Measuring biodiversity and extinction can global patterns help the species discovery process


Meeting Abstract

S11-7  Sunday, Jan. 7 13:30 – 14:00  Measuring biodiversity and extinction: can global patterns help the species discovery process? SIGWART, Julia D.; SIGWART, Julia; UC Berkeley; Queen’s University Belfast j.sigwart@berkeley.edu http://www.qub.ac.uk/qml/People/Sigwart

There are intrinsic mathematical patterns in nature. A Fibonacci sequence describes the arrangements of seeds in a sunflower and the spiral of a Nautilus shell. Species are natural units, that populate the world around us, and they are formed from branching phylogenetic processes that also have a mathematical structure. So it follows that should be able develop a set of general principles that describe global patterns of species groups, like genera, or families. Understanding such patterns would lend considerable power to the approach of “taxonomic surrogacy”. In environmental assessments, ecology, and palaeontology, it is common to substitute genus-level or family-level identification where definitive species identification is impractical. A more robust assessment of the error introduced by taxonomic surrogacy could also improve comparisons of living diversity (where we can hope to identify everything to species, in theory) to the fossil record (which is intrinsically more data limited). But species and species groups are fundamentally not the same. And some higher taxa are “natural” or monophyletic groups, while others are mixed or paraphyletic melting pots awaiting taxonomic revision.
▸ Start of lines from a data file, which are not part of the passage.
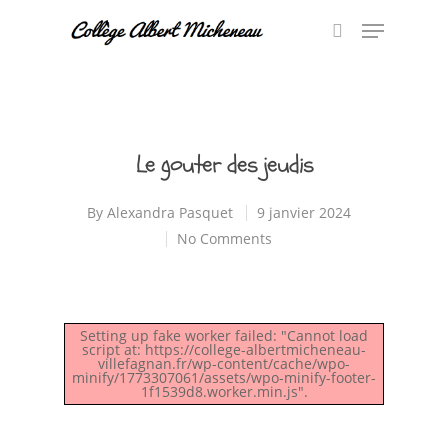
Hit enter to search or ESC to close
Le gouter des jeudis
By
Alexandra Pasquet
9 janvier 2024
No Comments
Setting up fake worker failed: "Cannot load
script at: https://college-albertmicheneau-
villefagnan.fr/wp-content/cache/wpo-
minify/1773307061/assets/wpo-minify-footer-
1f1539d8.worker.min.js".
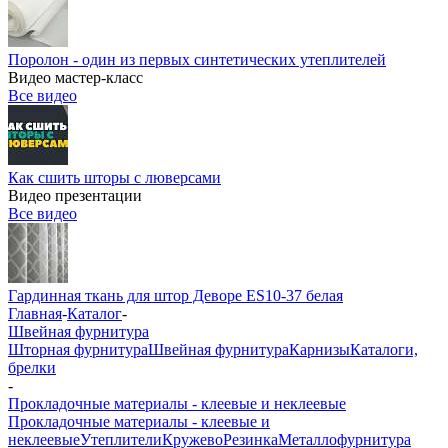
Поролон - один из первых синтетических утеплителей
Видео мастер-класс
Все видео
Как сшить шторы с люверсами
Видео презентации
Все видео
Гардинная ткань для штор Деворе ES10-37 белая
Главная
-
Каталог
-
Швейная фурнитура
Шторная фурнитура
Швейная фурнитура
Карнизы
Каталоги,
брелки
-
Прокладочные материалы - клеевые и неклеевые
Прокладочные материалы - клеевые и
неклеевые
Утеплители
Кружево
Резинка
Металлофурнитура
Finally, the use of species group designations are potentially different in living and fossil taxa. All of these issues can be addressed through simulation approaches, in silico approximations of both large scale phylogenetic scenarios that underpin the evolution of species groups, but also simulation of an “idealised” taxonomic practice. Clarity and confidence in fundamental patterns for taxonomy based on a robust null model – there are more species in the tropics, species-poor genera are very common, large genera are very rare – can accelerate species discovery. We cannot wait to identify all the species on earth before we assess and anthropogenic damage to biodiversity.